SB 1318, backed by a dubious anti-abortion group called the Center for Arizona Policy, would require healthcare providers to tell abortion-seeking patients that medication abortions—in which the patient takes a dose of mifepristone, and then, a day or two later, a dose of misoprostol—can be reversed. That dubious claim comes from precisely one doctor, George Delgado, who claims he’s reversed abortions with high doses of progesterone. He tested that regimen on six women, four of whom he says continued their pregnancies. The progesterone regimen hasn’t been studied otherwise.

As RH Reality Check points out, Delgado wasn’t overseen by an ethics board, there was no control group, and it’s unknown whether that progesterone regimen might cause birth defects. There’s also evidence that taking mifepristone and not following it with misoprostol isn’t very effective anyway; one study done in 1987 found that between 7 and 40% of pregnancies weren’t terminated when using mifepristone alone.

In other words, you probably can’t reverse a medication abortion, and being required to tell your patients that you can is lying. The law would also require the Arizona Department of Health Service to refer patients to “doctors” who claim to be able to reverse abortions, i.e., delivering them into the hands of quacks. Dr. Ilana Addis, the chairwoman of the Arizona section of the American Congress of Obstetricians and Gynecologists, wrote an op-ed calling the law “junk science:”

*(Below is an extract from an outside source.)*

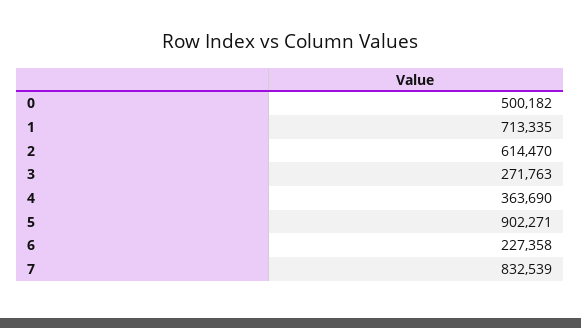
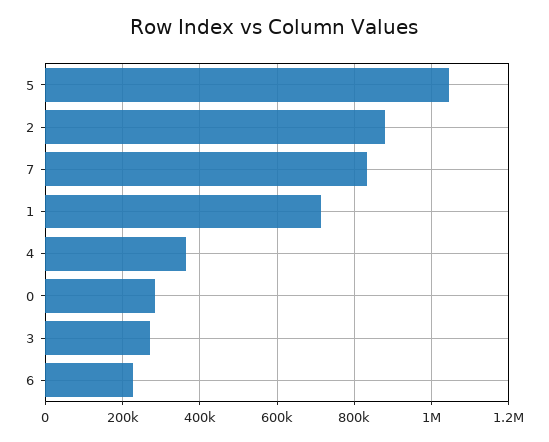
0: 500182 -> 280000
2: 614470 -> 880000
5: 902271 -> 1040000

It is blatantly wrong for the state of Arizona to force doctors to counsel their patients about voodoo medicine, and wrong for the Department of Health Services to sanction these practices by publishing this information on their website.
Facing an unwanted pregnancy is hard enough. The exceedingly rare woman who does regret her choice to terminate should not have to then be subjected to unproven doses of an unnecessary hormone and its related side effects.

Today, a judge granted the Arizona doctors’ request for a temporary injunction. The law is blocked from taking effect at least until October, when the next hearing in the case is scheduled.